母亲回家后,父亲除了下田干活外,都在母亲床前。母亲与父亲同年同月出生,身世凄苦,为了这个家操劳了一辈子,未能享一天清福,却又罹患绝症,怎不让父亲痛断肝肠!
为了不让母亲太痛苦,父亲经常含着泪水给母亲注射杜冷丁,把止痛片碾碎,和着水给母亲喂进去。从来没做过饭的父亲学会了擀面条,烙饼,炒菜,为母亲到县城买来她想吃的东西。每次我回家探视母亲,只要父亲远离一会儿,母亲满眼都在搜寻父亲的影子,眼神里充满了依恋和渴盼。
一年后,59岁的母亲走完了她的人生苦旅。痛失长子,又送走了发妻,父亲苍老、憔悴得让人心疼。
家里欠下上万元的债务。父亲没有时间悲伤,整日泡在田里苦扒苦做,他的背佝偻得像个问号。
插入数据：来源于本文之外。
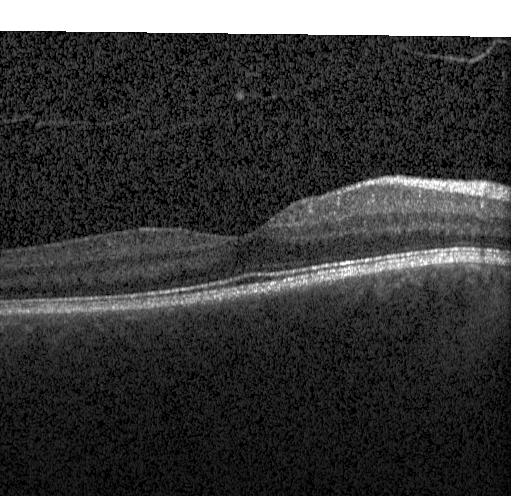

Centered on the fovea, spectral-domain OCT, OCT B-scan
Impression: no choroidal neovascularization, diabetic macular edema, or drusen.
然而,不幸又一次袭来。2006年9月的一天,在县第一高中读书的大哥的儿子突然瘫倒。侄子患的是强直性脊柱炎,如不及时诊治,后半生将面临瘫痪的命运。
饱经苦难的老父已没有一滴眼泪了。
由于无钱医治,侄子被接回了家,心智尚未成熟的他遭此重创,心灰意懒,天天对着房顶发呆,不发一言。父亲安慰他:“孩子,没有过不去的火焰山,我们一起想办法,只要有希望,我们就争取!”
父亲每天骑着那辆破自行车,在县里乡里四处求助。当地一家报纸报道了侄子及父亲遭遇到的坎坷命运后,一家医院伸出了援手。
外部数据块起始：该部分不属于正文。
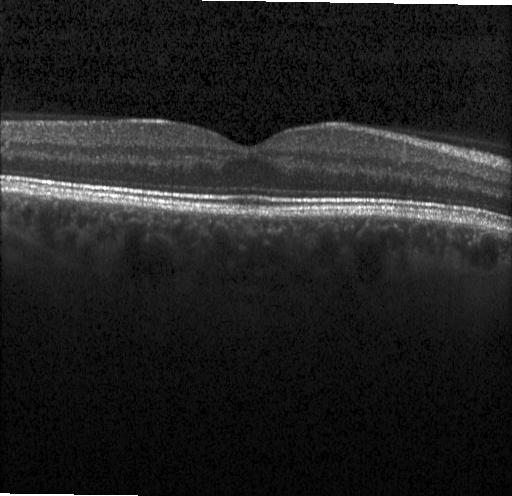 Heidelberg Spectralis OCT system. Spectral-domain optical coherence tomography. Retinal OCT B-scan. Macular OCT: no CNV, no DME, and no drusen.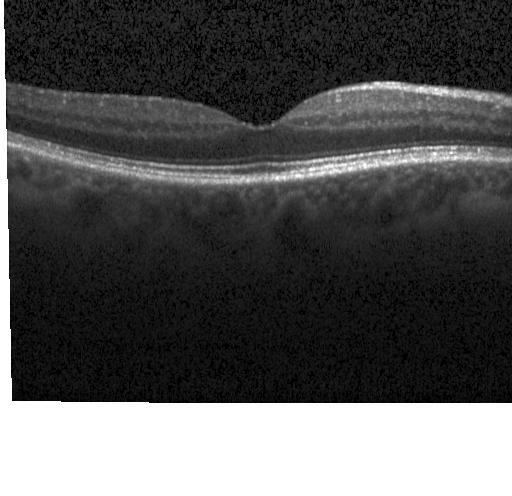
Retinal OCT cross-section.
No evidence of choroidal neovascularization, diabetic macular edema, or drusen.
在侄儿住院治疗的半年中,父亲来来回回地奔波在家与医院之间。为侄子打饭,取药,给侄子谈心鼓劲。每次,我去看望父亲,他看着我担心的神情,总是那句话:孩子,没有过不去的火焰山,咱家会慢慢好起来的!
苍天有眼,经过半年的治疗,侄儿终于甩掉拐杖站了起来,生活可以自理了。父亲把侄儿送回学校后,脸上现出了难得一见的笑容。
为了偿还债务,父亲在农忙过后,外出打工。6年来,父亲到杭州修过高速公路,到天津大沽港挖过下水道,到河南安阳修过桥,到北京四环道上栽过花草。
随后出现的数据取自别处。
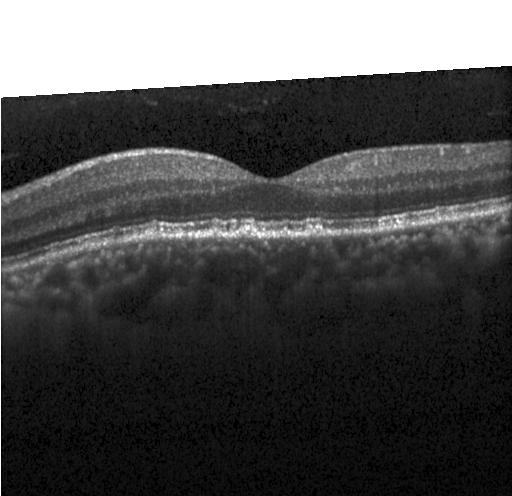

Spectral-domain OCT B-scan: drusen.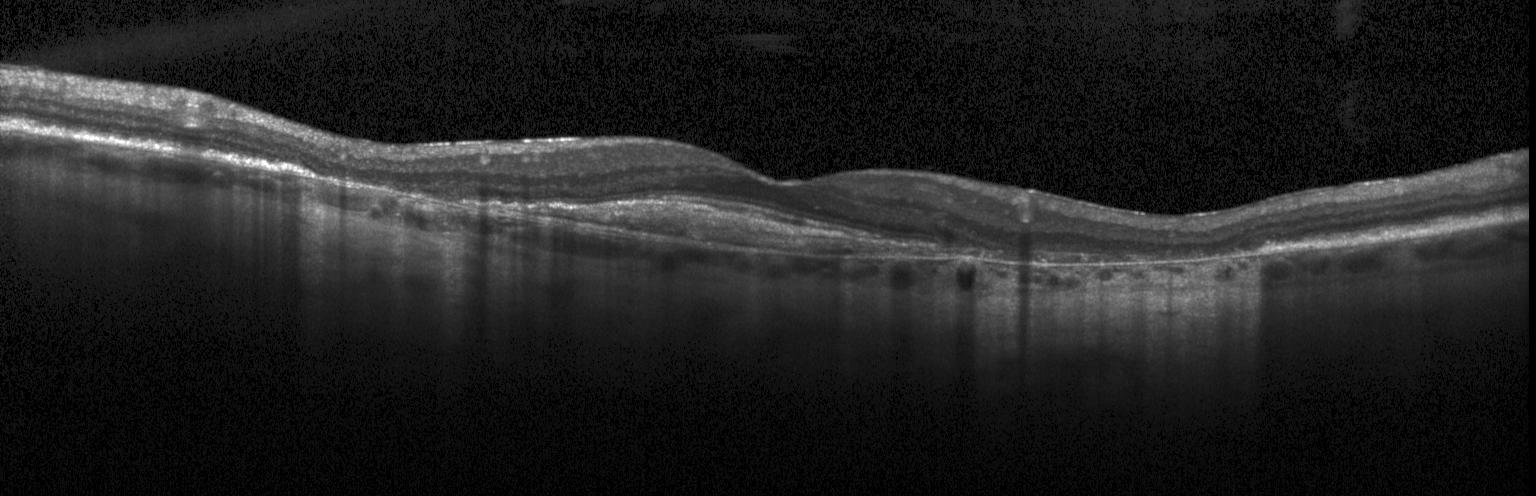

Macular OCT: CNV.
父亲的打工生涯注定比别人多了些艰辛。他在浙江修高速公路时,因为年龄太大,被施工方无情清退。我在电话里安慰他时,他达观地说:“没啥,就当到杭州旅游了一次!”在天津大沽挖下水道时,他和年轻小伙子干着一样的活儿,每天收工后累得躺在工棚里都不愿意起来。当我在电话里劝父亲要顾惜身体时,父亲笑着宽慰我说:“孩子,没事儿,这活儿对爹来说不算重!”
去年8月,我服务了近10年的单位,找借口把我和一些老员工给清退了。为了给自己讨个公道,我选择了走司法程序。父亲得知消息后,隔三岔五打来电话,每次,他挂电话前总不忘说上一句:“孩子,没有过不去的火焰山,再找个地方,从头开始吧!”父亲这句说了一辈子的话,让我受到了从未有过的触动:一个年逾花甲的老人尚能积极面对命运带来的伤痛,我人生中的这点小波折,又算得了什么?
今年春节,在外打工的父亲平生第一次没有回家过年,年三十中午,父亲喝了二两白酒后,乘着微醺的醉意给我打来电话。他在电话里高兴地说:“孩子,别担心我,超市里啥都能买到,城里过年比咱家热闹。前几天,我把攒的两千块钱寄回了家,把你娘当年生病时的欠款还上了。人活这一辈子,沟沟坎坎谁都免不了,爹还是那句话:没有过不去的火焰山!”
我每次走在上下班的路上,看到那些游走在城市边缘的打工人群,尤其是像我父亲年龄一样大的老人,总要多看他们几眼。因为在异乡的屋檐下,也有我打工的老父啊!